安藤孝則と茜の間に、ひとりの娘が生まれた。それから5年…妻を失って別人のようになった孝則を気遣いながら、大学院生の安藤楓子は幼い姪・凪の面倒をみていた。再び世に蔓延する「呪いの動画」。時を同じくして凪の周囲では、不審な死が連続して起こり始める。それら全てが凪の描く不気味な絵とリンクしていることに気づいた楓子は、悪い予感に震えるが…。貞子の恐怖から、もう誰も逃げられない。ホラー映画を完全ノベライズ!

(「BOOK」データベースより)

 

 安藤孝則の妹・楓子は、忙しい父と兄の代わりに幼い姪・凪の面倒を見ていた。凪の母親・茜は若くして亡くなっており、家政婦の江柄子もトゲのある人物なため必然的に楓子が子守をすることになったのだが、人前ではほとんど喋らず、不気味な絵ばかり描いている凪とどう向き合うべきか悩みの種になっていた。
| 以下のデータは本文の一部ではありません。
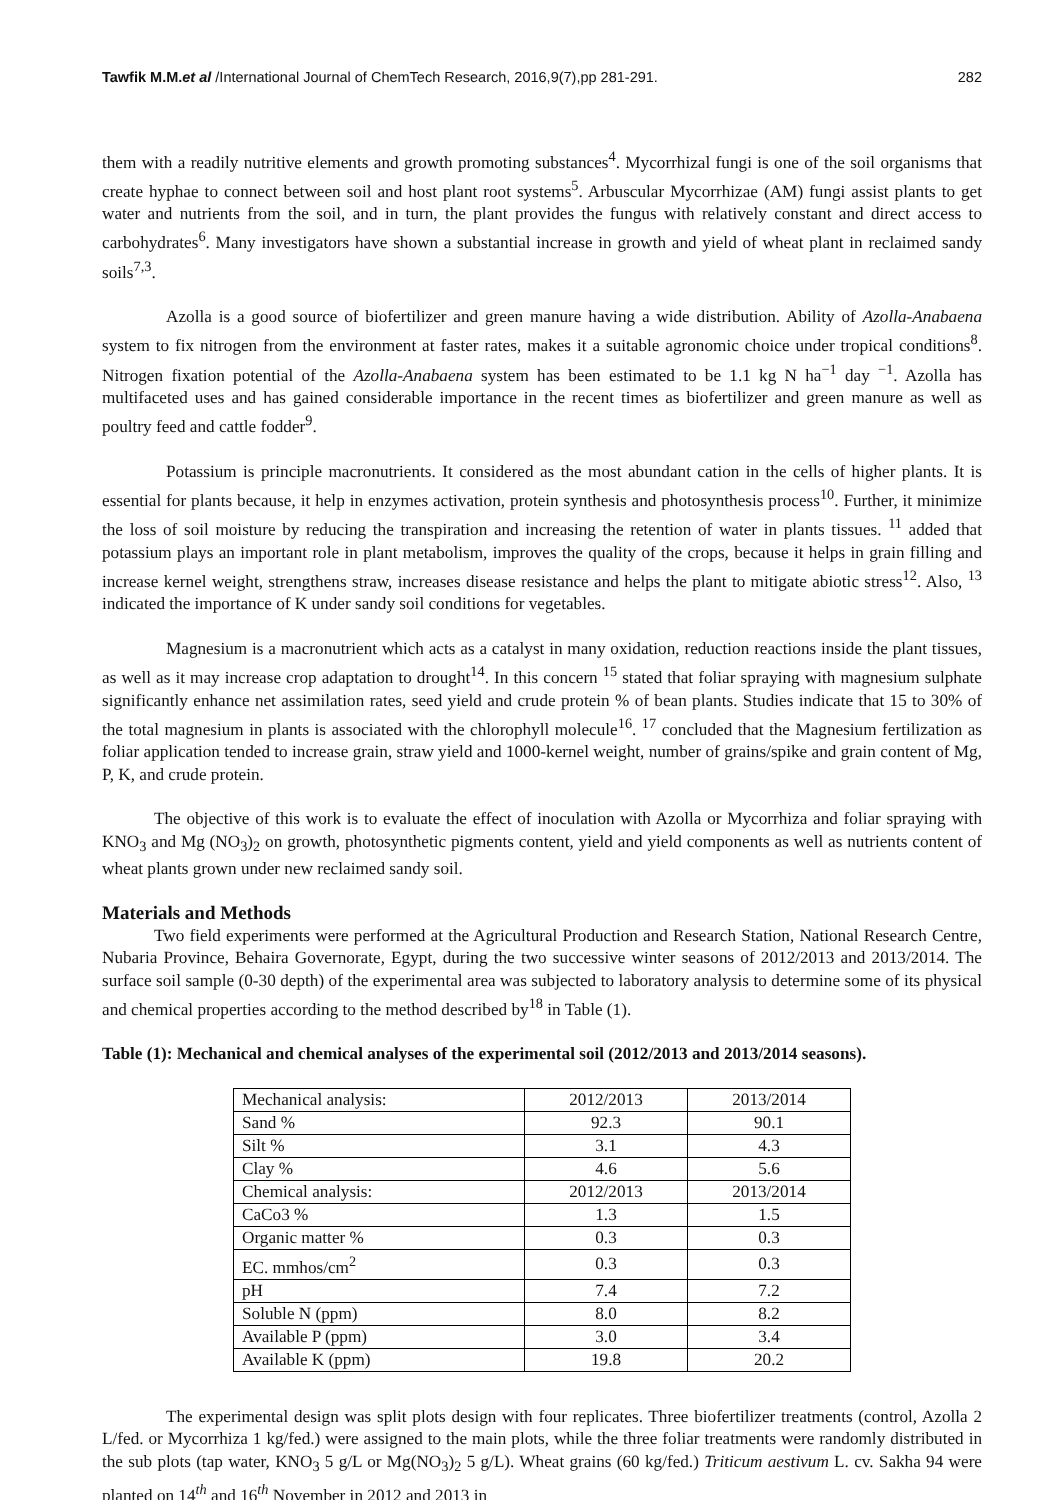Tawfik M.M.et al /International Journal of ChemTech Research, 2016,9(7),pp 281-291. 282
them with a readily nutritive elements and growth promoting substances<sup>4</sup>. Mycorrhizal fungi is one of the soil organisms that create hyphae to connect between soil and host plant root systems<sup>5</sup>. Arbuscular Mycorrhizae (AM) fungi assist plants to get water and nutrients from the soil, and in turn, the plant provides the fungus with relatively constant and direct access to carbohydrates<sup>6</sup>. Many investigators have shown a substantial increase in growth and yield of wheat plant in reclaimed sandy soils<sup>7,3</sup>.
Azolla is a good source of biofertilizer and green manure having a wide distribution. Ability of Azolla-Anabaena system to fix nitrogen from the environment at faster rates, makes it a suitable agronomic choice under tropical conditions<sup>8</sup>. Nitrogen fixation potential of the Azolla-Anabaena system has been estimated to be 1.1 kg N ha<sup>−1</sup> day <sup>−1</sup>. Azolla has multifaceted uses and has gained considerable importance in the recent times as biofertilizer and green manure as well as poultry feed and cattle fodder<sup>9</sup>.
Potassium is principle macronutrients. It considered as the most abundant cation in the cells of higher plants. It is essential for plants because, it help in enzymes activation, protein synthesis and photosynthesis process<sup>10</sup>. Further, it minimize the loss of soil moisture by reducing the transpiration and increasing the retention of water in plants tissues. <sup>11</sup> added that potassium plays an important role in plant metabolism, improves the quality of the crops, because it helps in grain filling and increase kernel weight, strengthens straw, increases disease resistance and helps the plant to mitigate abiotic stress<sup>12</sup>. Also, <sup>13</sup> indicated the importance of K under sandy soil conditions for vegetables.
Magnesium is a macronutrient which acts as a catalyst in many oxidation, reduction reactions inside the plant tissues, as well as it may increase crop adaptation to drought<sup>14</sup>. In this concern <sup>15</sup> stated that foliar spraying with magnesium sulphate significantly enhance net assimilation rates, seed yield and crude protein % of bean plants. Studies indicate that 15 to 30% of the total magnesium in plants is associated with the chlorophyll molecule<sup>16</sup>. <sup>17</sup> concluded that the Magnesium fertilization as foliar application tended to increase grain, straw yield and 1000-kernel weight, number of grains/spike and grain content of Mg, P, K, and crude protein.
The objective of this work is to evaluate the effect of inoculation with Azolla or Mycorrhiza and foliar spraying with KNO<sub>3</sub> and Mg (NO<sub>3</sub>)<sub>2</sub> on growth, photosynthetic pigments content, yield and yield components as well as nutrients content of wheat plants grown under new reclaimed sandy soil.
Materials and Methods
Two field experiments were performed at the Agricultural Production and Research Station, National Research Centre, Nubaria Province, Behaira Governorate, Egypt, during the two successive winter seasons of 2012/2013 and 2013/2014. The surface soil sample (0-30 depth) of the experimental area was subjected to laboratory analysis to determine some of its physical and chemical properties according to the method described by<sup>18</sup> in Table (1).
Table (1): Mechanical and chemical analyses of the experimental soil (2012/2013 and 2013/2014 seasons).
| Mechanical analysis: | 2012/2013 | 2013/2014 |
| Sand % | 92.3 | 90.1 |
| Silt % | 3.1 | 4.3 |
| Clay % | 4.6 | 5.6 |
| Chemical analysis: | 2012/2013 | 2013/2014 |
| CaCo3 % | 1.3 | 1.5 |
| Organic matter % | 0.3 | 0.3 |
| EC. mmhos/cm<sup>2</sup> | 0.3 | 0.3 |
| pH | 7.4 | 7.2 |
| Soluble N (ppm) | 8.0 | 8.2 |
| Available P (ppm) | 3.0 | 3.4 |
| Available K (ppm) | 19.8 | 20.2 |
The experimental design was split plots design with four replicates. Three biofertilizer treatments (control, Azolla 2 L/fed. or Mycorrhiza 1 kg/fed.) were assigned to the main plots, while the three foliar treatments were randomly distributed in the sub plots (tap water, KNO<sub>3</sub> 5 g/L or Mg(NO<sub>3</sub>)<sub>2</sub> 5 g/L). Wheat grains (60 kg/fed.) Triticum aestivum L. cv. Sakha 94 were planted on 14<sup>th</sup> and 16<sup>th</sup> November in 2012 and 2013 in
 一方、世間では再び「呪いの動画」の存在がささやかれ始めていた。妻を呪いによって失った刑事・垣内は、かつて呪いの動画の災禍から生き残るも重傷を負い、刑事を引退した小磯と出会う。小磯から「貞子」なる女の名を聞いた垣内は独自の調査を進め、貞子が現世に復活したことを悟る…。
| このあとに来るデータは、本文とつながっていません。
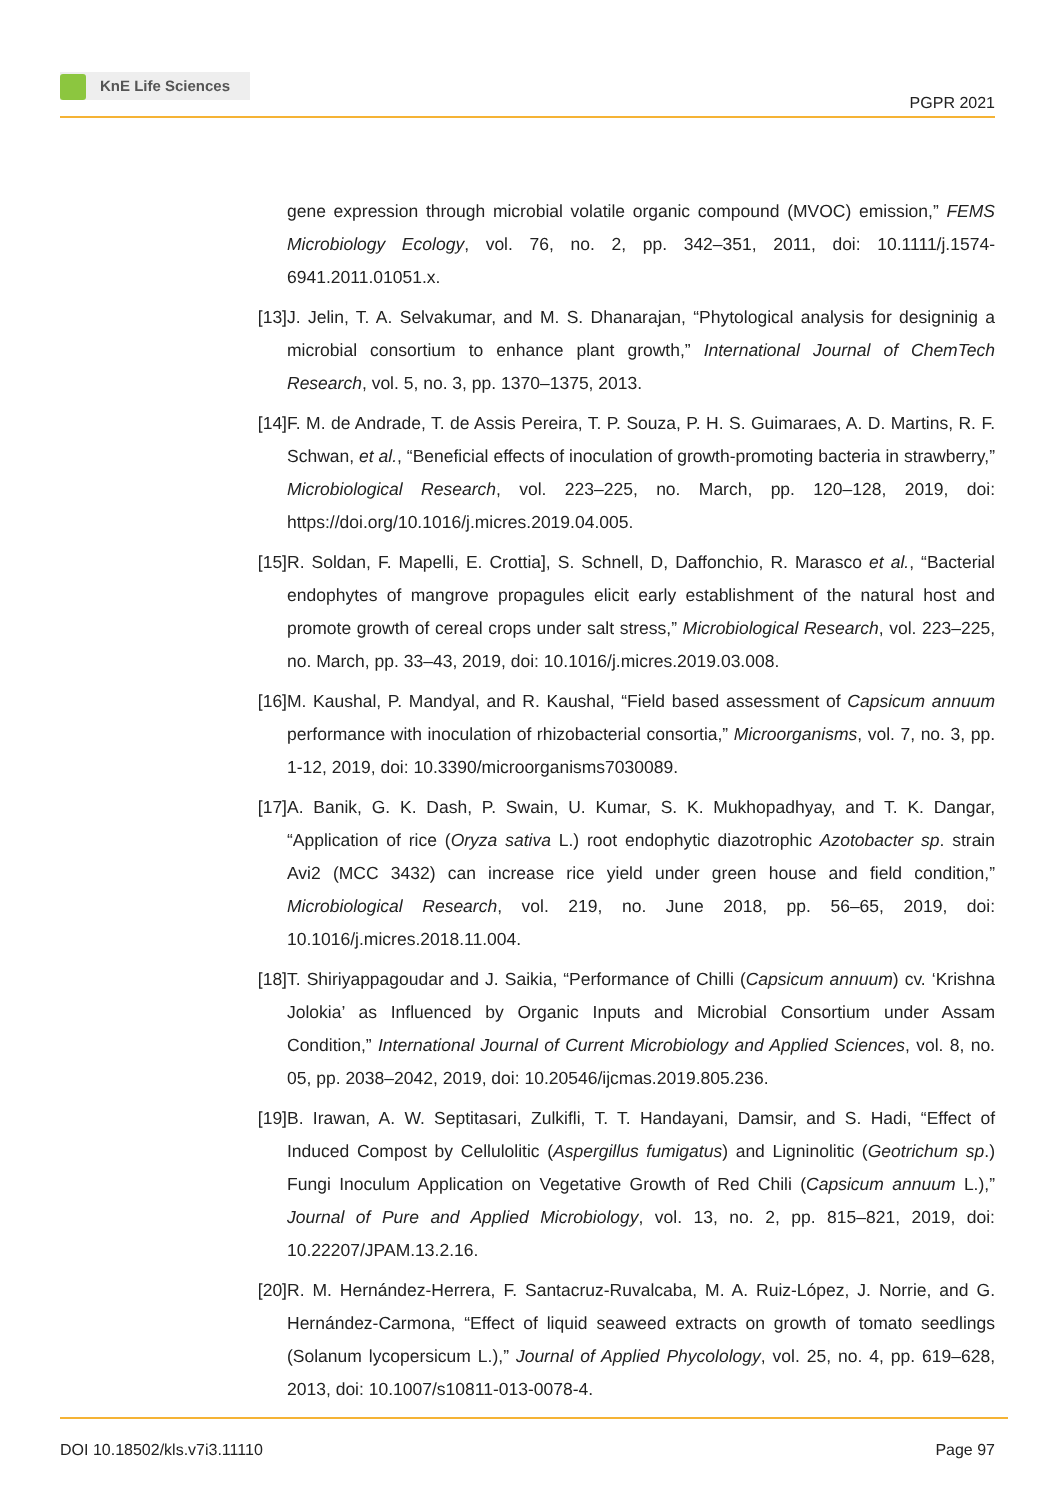KnE Life Sciences
PGPR 2021
gene expression through microbial volatile organic compound (MVOC) emission,” FEMS Microbiology Ecology, vol. 76, no. 2, pp. 342–351, 2011, doi: 10.1111/j.1574-6941.2011.01051.x.
[13] J. Jelin, T. A. Selvakumar, and M. S. Dhanarajan, “Phytological analysis for designinig a microbial consortium to enhance plant growth,” International Journal of ChemTech Research, vol. 5, no. 3, pp. 1370–1375, 2013.
[14] F. M. de Andrade, T. de Assis Pereira, T. P. Souza, P. H. S. Guimaraes, A. D. Martins, R. F. Schwan, et al., “Beneficial effects of inoculation of growth-promoting bacteria in strawberry,” Microbiological Research, vol. 223–225, no. March, pp. 120–128, 2019, doi: https://doi.org/10.1016/j.micres.2019.04.005.
[15] R. Soldan, F. Mapelli, E. Crottia], S. Schnell, D, Daffonchio, R. Marasco et al., “Bacterial endophytes of mangrove propagules elicit early establishment of the natural host and promote growth of cereal crops under salt stress,” Microbiological Research, vol. 223–225, no. March, pp. 33–43, 2019, doi: 10.1016/j.micres.2019.03.008.
[16] M. Kaushal, P. Mandyal, and R. Kaushal, “Field based assessment of Capsicum annuum performance with inoculation of rhizobacterial consortia,” Microorganisms, vol. 7, no. 3, pp. 1-12, 2019, doi: 10.3390/microorganisms7030089.
[17] A. Banik, G. K. Dash, P. Swain, U. Kumar, S. K. Mukhopadhyay, and T. K. Dangar, “Application of rice (Oryza sativa L.) root endophytic diazotrophic Azotobacter sp. strain Avi2 (MCC 3432) can increase rice yield under green house and field condition,” Microbiological Research, vol. 219, no. June 2018, pp. 56–65, 2019, doi: 10.1016/j.micres.2018.11.004.
[18] T. Shiriyappagoudar and J. Saikia, “Performance of Chilli (Capsicum annuum) cv. ‘Krishna Jolokia’ as Influenced by Organic Inputs and Microbial Consortium under Assam Condition,” International Journal of Current Microbiology and Applied Sciences, vol. 8, no. 05, pp. 2038–2042, 2019, doi: 10.20546/ijcmas.2019.805.236.
[19] B. Irawan, A. W. Septitasari, Zulkifli, T. T. Handayani, Damsir, and S. Hadi, “Effect of Induced Compost by Cellulolitic (Aspergillus fumigatus) and Ligninolitic (Geotrichum sp.) Fungi Inoculum Application on Vegetative Growth of Red Chili (Capsicum annuum L.),” Journal of Pure and Applied Microbiology, vol. 13, no. 2, pp. 815–821, 2019, doi: 10.22207/JPAM.13.2.16.
[20] R. M. Hernández-Herrera, F. Santacruz-Ruvalcaba, M. A. Ruiz-López, J. Norrie, and G. Hernández-Carmona, “Effect of liquid seaweed extracts on growth of tomato seedlings (Solanum lycopersicum L.),” Journal of Applied Phycolology, vol. 25, no. 4, pp. 619–628, 2013, doi: 10.1007/s10811-013-0078-4.
DOI 10.18502/kls.v7i3.11110 Page 97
 楓子の周りでは不審な死が続いていた。凪をいじめていた保育園児。家政婦の江柄子。呪いの動画について調べていた楓子の友人。そして楓子は、凪の描いた絵の通りに人が死んでいることに気づいてしまう…。凪には何か秘密があるに違いない。孝則の家を調べた楓子は、死刑囚の柏田清司なる人物から届けられた無数の封書を発見する。手紙に書かれていたのは凪のことばかり。凪は僕の希望。世界を変えられるのは凪だけ…。孝則と柏田、凪にどのような関係があったのか。柏田と面会した楓子、そして再び小磯と会った垣内は「貞子の子を殺さない限り、悲劇を続く」と聞かされ、“ある決意”を固める…。

 

 タイトル通り『貞子3D 2』のノベライズだが、前作ノベライズ『貞子3D――復活』の独自設定もしっかり拾われている。前作履修者は序盤の段階で「生きとったんかワレ」「死んだんかワレ」の連続で驚いてしまうが、むろん本作から読み進めても問題はない。
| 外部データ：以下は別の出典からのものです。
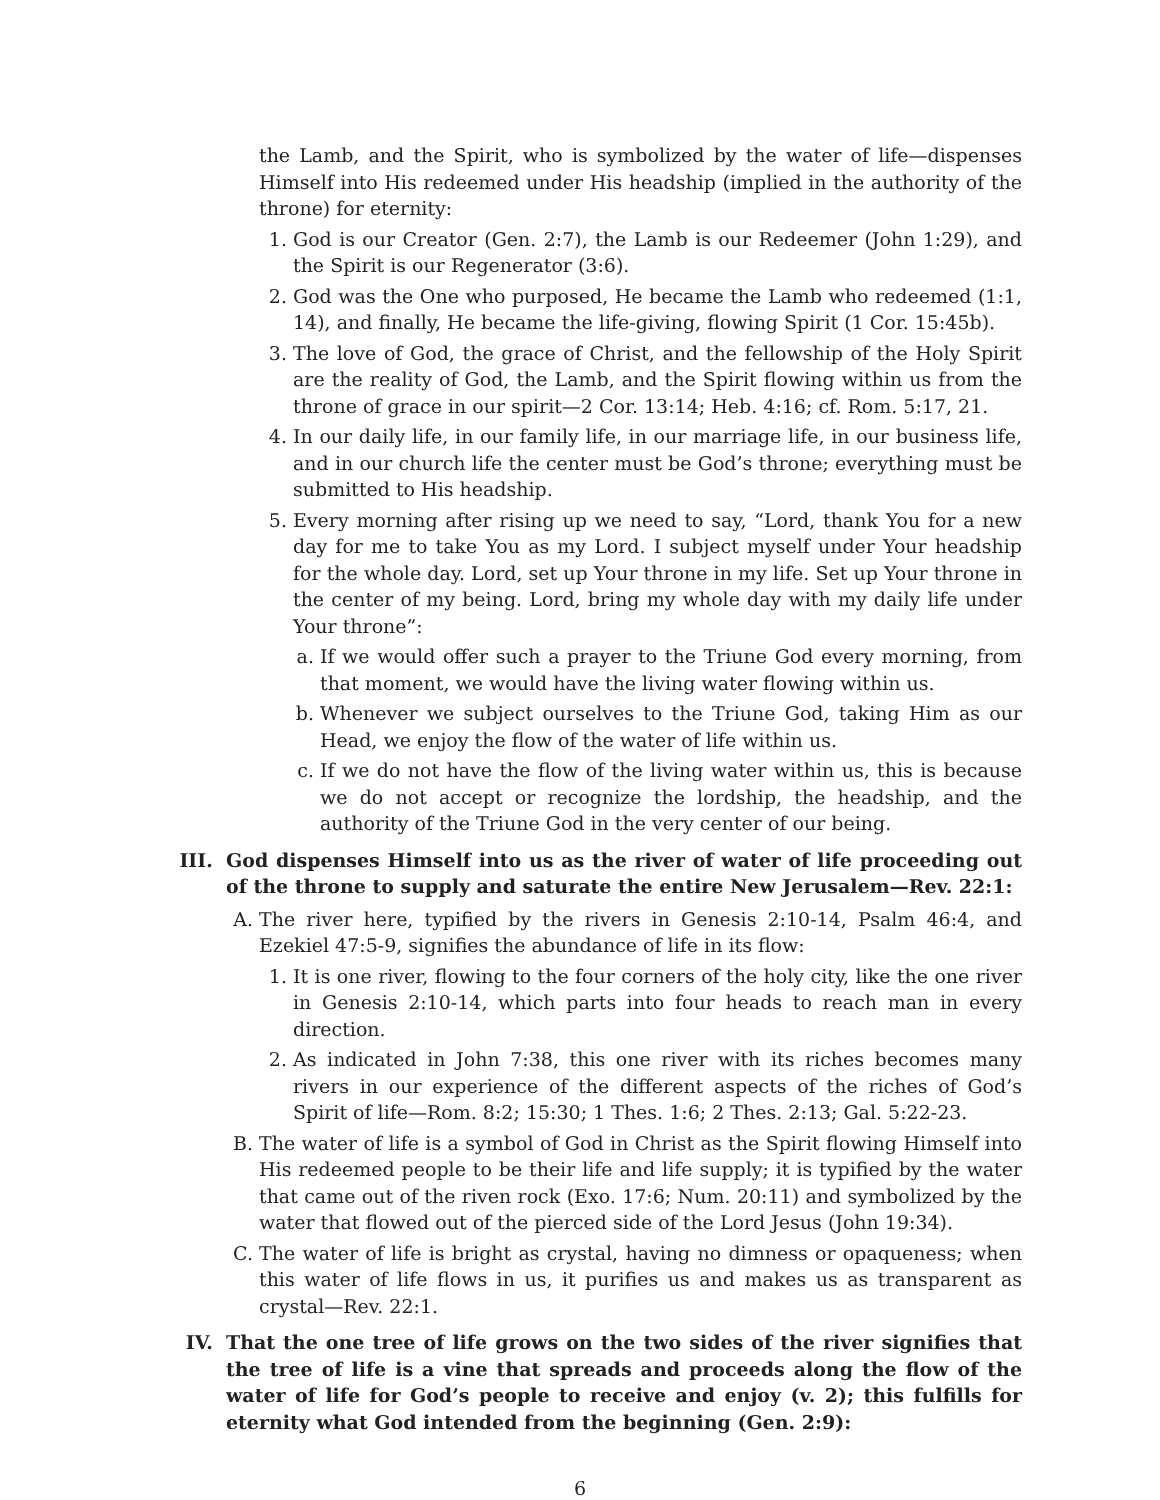the Lamb, and the Spirit, who is symbolized by the water of life—dispenses Himself into His redeemed under His headship (implied in the authority of the throne) for eternity:
1. God is our Creator (Gen. 2:7), the Lamb is our Redeemer (John 1:29), and the Spirit is our Regenerator (3:6).
2. God was the One who purposed, He became the Lamb who redeemed (1:1, 14), and finally, He became the life-giving, flowing Spirit (1 Cor. 15:45b).
3. The love of God, the grace of Christ, and the fellowship of the Holy Spirit are the reality of God, the Lamb, and the Spirit flowing within us from the throne of grace in our spirit—2 Cor. 13:14; Heb. 4:16; cf. Rom. 5:17, 21.
4. In our daily life, in our family life, in our marriage life, in our business life, and in our church life the center must be God’s throne; everything must be submitted to His headship.
5. Every morning after rising up we need to say, “Lord, thank You for a new day for me to take You as my Lord. I subject myself under Your headship for the whole day. Lord, set up Your throne in my life. Set up Your throne in the center of my being. Lord, bring my whole day with my daily life under Your throne”:
a. If we would offer such a prayer to the Triune God every morning, from that moment, we would have the living water flowing within us.
b. Whenever we subject ourselves to the Triune God, taking Him as our Head, we enjoy the flow of the water of life within us.
c. If we do not have the flow of the living water within us, this is because we do not accept or recognize the lordship, the headship, and the authority of the Triune God in the very center of our being.
III. God dispenses Himself into us as the river of water of life proceeding out of the throne to supply and saturate the entire New Jerusalem—Rev. 22:1:
A. The river here, typified by the rivers in Genesis 2:10-14, Psalm 46:4, and Ezekiel 47:5-9, signifies the abundance of life in its flow:
1. It is one river, flowing to the four corners of the holy city, like the one river in Genesis 2:10-14, which parts into four heads to reach man in every direction.
2. As indicated in John 7:38, this one river with its riches becomes many rivers in our experience of the different aspects of the riches of God’s Spirit of life—Rom. 8:2; 15:30; 1 Thes. 1:6; 2 Thes. 2:13; Gal. 5:22-23.
B. The water of life is a symbol of God in Christ as the Spirit flowing Himself into His redeemed people to be their life and life supply; it is typified by the water that came out of the riven rock (Exo. 17:6; Num. 20:11) and symbolized by the water that flowed out of the pierced side of the Lord Jesus (John 19:34).
C. The water of life is bright as crystal, having no dimness or opaqueness; when this water of life flows in us, it purifies us and makes us as transparent as crystal—Rev. 22:1.
IV. That the one tree of life grows on the two sides of the river signifies that the tree of life is a vine that spreads and proceeds along the flow of the water of life for God’s people to receive and enjoy (v. 2); this fulfills for eternity what God intended from the beginning (Gen. 2:9):
6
 心情描写が細やかで、映画ノベライズにありがちな「シナリオに振り回されている感」がなく、読みごたえがある。ぶっちゃけ貞子本人はあまり活躍せず、前作のような大暴れを期待していると肩透かしかもしれないが、Jホラーとしては上々。容赦なく人が死ぬ一方、胸糞のみで終わらないバランス感覚もあり、ミスリードに騙されても悪い気はしない。

 ただ、最後まで残された謎は多い。プロローグの女性・坂田は前作でも館の管理人として登場していたが、彼女が何者で、何をどこまで知っているのかはよくわからない。エピローグで柏田の独白にある“あの人”も坂田のことだろうが、両者の関係もまったく不明である。最後の最後にはこの世界が「ループ」するであろうことが示されているが。